Having experienced hardship, social change, cultural adaptive challenges and having faced death, I have come to recognize fear and the masks behind which fear conceals itself- namely, anger and hatred.

It seems we humans are afraid of our own fears!  If we admit to being afraid, we must admit to feeling insecure, wrongly concluding we are weak, helpless, impotent.  Nothing could be further from the truth!  Recognizing our fears and insecurities allows us to OWN them.  Only by looking inside and being honest with ourselves can we hope to accurately define our issues, address them and thus create a solution.  Isn’t this form of rational thought better than the practice of rationalization?!!!  For that’s what we choose when we cling tightly to our masks of anger and hatred.  But from whom or what would we be hiding?  Obviously, OURSELVES.

Yet this is the course chosen by white supremacists and xenophobes of all stripes.  It is chosen not out of stupidity but out of willful ignorance. It is chosen because of intellectual laziness: a refusal to examine and challenge one’s own moral and cultural teachings; to think for oneself.

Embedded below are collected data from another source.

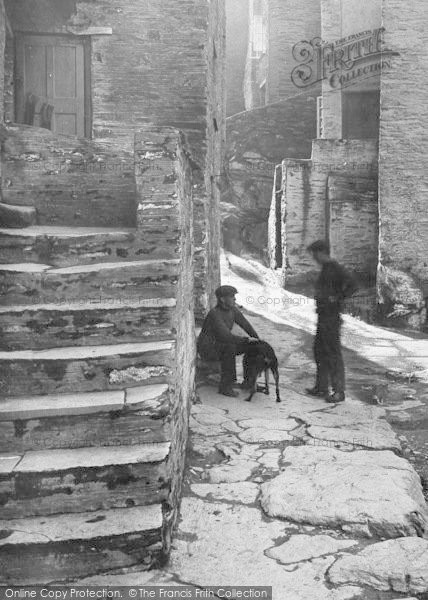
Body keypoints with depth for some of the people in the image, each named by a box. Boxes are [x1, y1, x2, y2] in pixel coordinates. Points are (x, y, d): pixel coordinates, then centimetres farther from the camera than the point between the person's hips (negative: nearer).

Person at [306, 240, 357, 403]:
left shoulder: (336, 268, -14)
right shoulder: (325, 269, 15)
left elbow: (352, 286, -23)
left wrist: (337, 298, -19)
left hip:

Choosing to mask instead of admit our fears leads to more fear, and a firmer grasp on our mask, so we can hide from our own truth.  Rationalization perpetuates the need for more rationalization.  Scapegoating is the inevitable result.  If we refuse to be introspective, to look inside ourselves and examine our thoughts and feelings, we will be tempted to blame others, life circumstances- or any handy target- for the problems we perceive in our lives.  A false sense of righteousness evolves, and those who choose to mask their fears instead of rationally dealing with them begin to tell themselves that “the ends justify the means,”  Those means often conflict with their own religious and moral beliefs.  But they won’t recognize what they have done.  Rationalization once again comes to the rescue, spiraling their lives down like shit flushed down a toilet bowl.

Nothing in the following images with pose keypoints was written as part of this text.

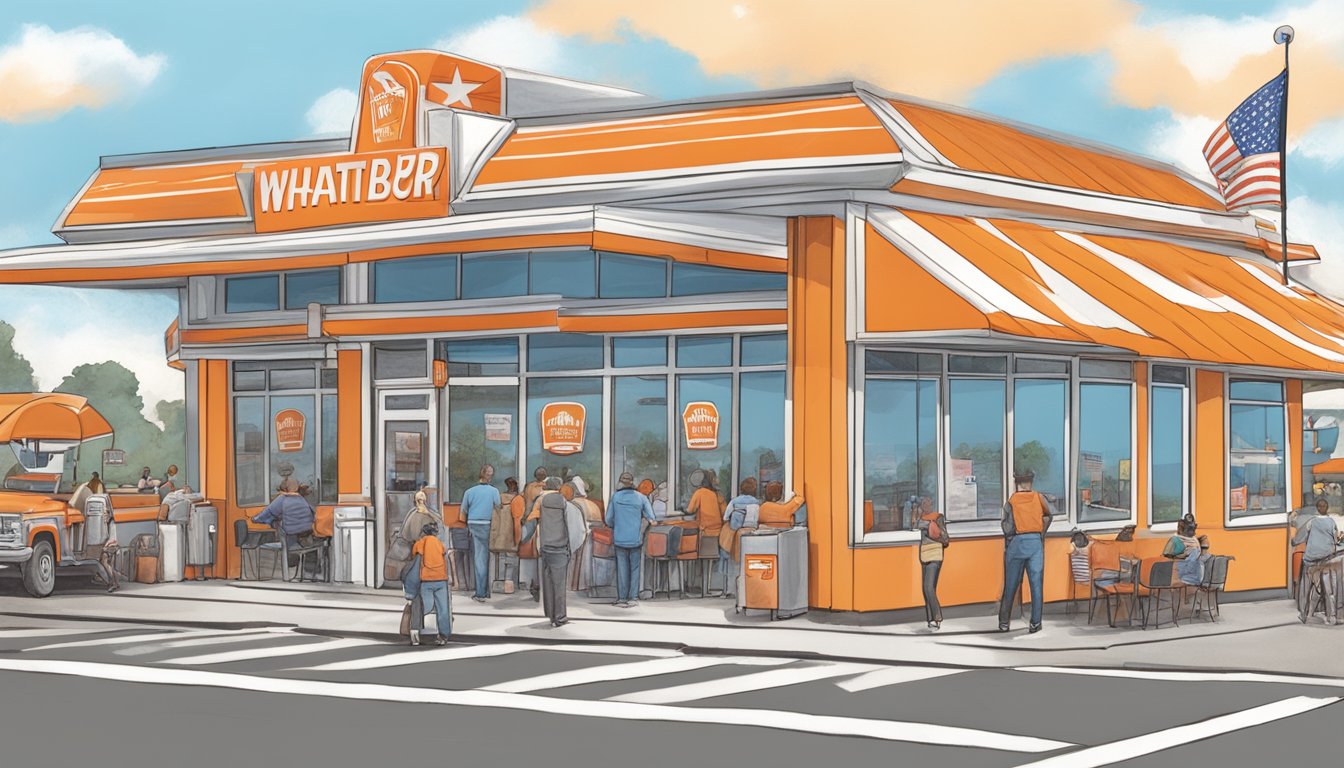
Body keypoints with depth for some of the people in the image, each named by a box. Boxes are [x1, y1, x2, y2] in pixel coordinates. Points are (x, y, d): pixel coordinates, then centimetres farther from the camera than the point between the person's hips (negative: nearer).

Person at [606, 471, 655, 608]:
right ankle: (633, 597, 7)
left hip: (620, 539, 0)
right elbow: (651, 518, -4)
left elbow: (609, 519, 0)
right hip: (636, 539, 0)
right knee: (635, 568, 8)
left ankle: (622, 598, 11)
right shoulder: (641, 498, -3)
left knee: (622, 568, 8)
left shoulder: (615, 497, -4)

But the toilet bowl is getting clogged and the shit is flooding back on all of us!  THAT’S WHY I’M AFRAID!  I hope you are too.  And I also hope we can admit our own fears and deal with truth and reality so our lovely home, Planet Earth,  will not become a sewer.

Dedicated to the people of New Zealand who have suffered the tragedy of losing friends and loved ones to an act of hatred directed at Muslims praying in their Mosque.  May you find peace and know your tears are shared by all humanity.  May your lives be enlightened by forgiveness of those who refuse to see.

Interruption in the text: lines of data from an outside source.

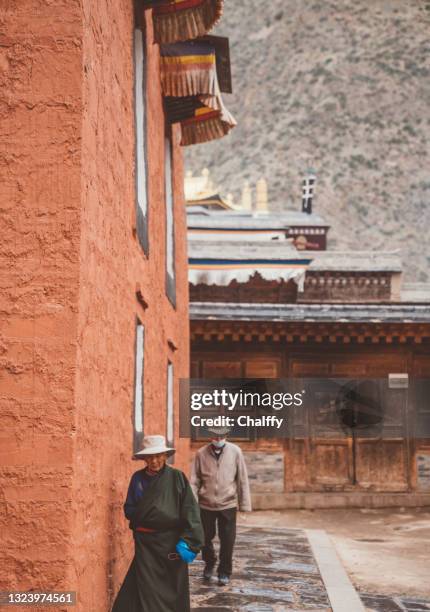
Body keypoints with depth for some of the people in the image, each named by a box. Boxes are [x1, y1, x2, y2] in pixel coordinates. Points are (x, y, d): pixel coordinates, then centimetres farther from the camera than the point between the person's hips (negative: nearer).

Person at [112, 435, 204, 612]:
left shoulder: (177, 477, -6)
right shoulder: (137, 478, 3)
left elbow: (190, 511, -11)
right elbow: (129, 509, 6)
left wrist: (188, 542, -20)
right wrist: (144, 513, -14)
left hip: (171, 542, -2)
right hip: (145, 543, 2)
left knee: (173, 592, 8)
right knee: (147, 592, 2)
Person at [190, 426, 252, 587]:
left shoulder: (235, 452, -5)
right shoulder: (201, 453, -5)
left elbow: (242, 479, -2)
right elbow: (194, 481, -3)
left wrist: (244, 504, -2)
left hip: (228, 504, -1)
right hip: (206, 504, 1)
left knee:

Please read my blog With A Prayer, published 9/24/2017


Frank Meeink, author of “Autobiography of a Former Skinhead”  was just interviewed on CNN (3/16/19 at 08:15).  He responded to questions by Christi Paul saying fear is at the core of hate groups. Ignorance and laziness, he claimed, were part of the equation, along with a desire to prove  one’s masculinity.   He further said he left his group after having been befriended by men of different races and religions.  We must counter hate groups by addressing their ignorance, he believes; hate against them only empowers them.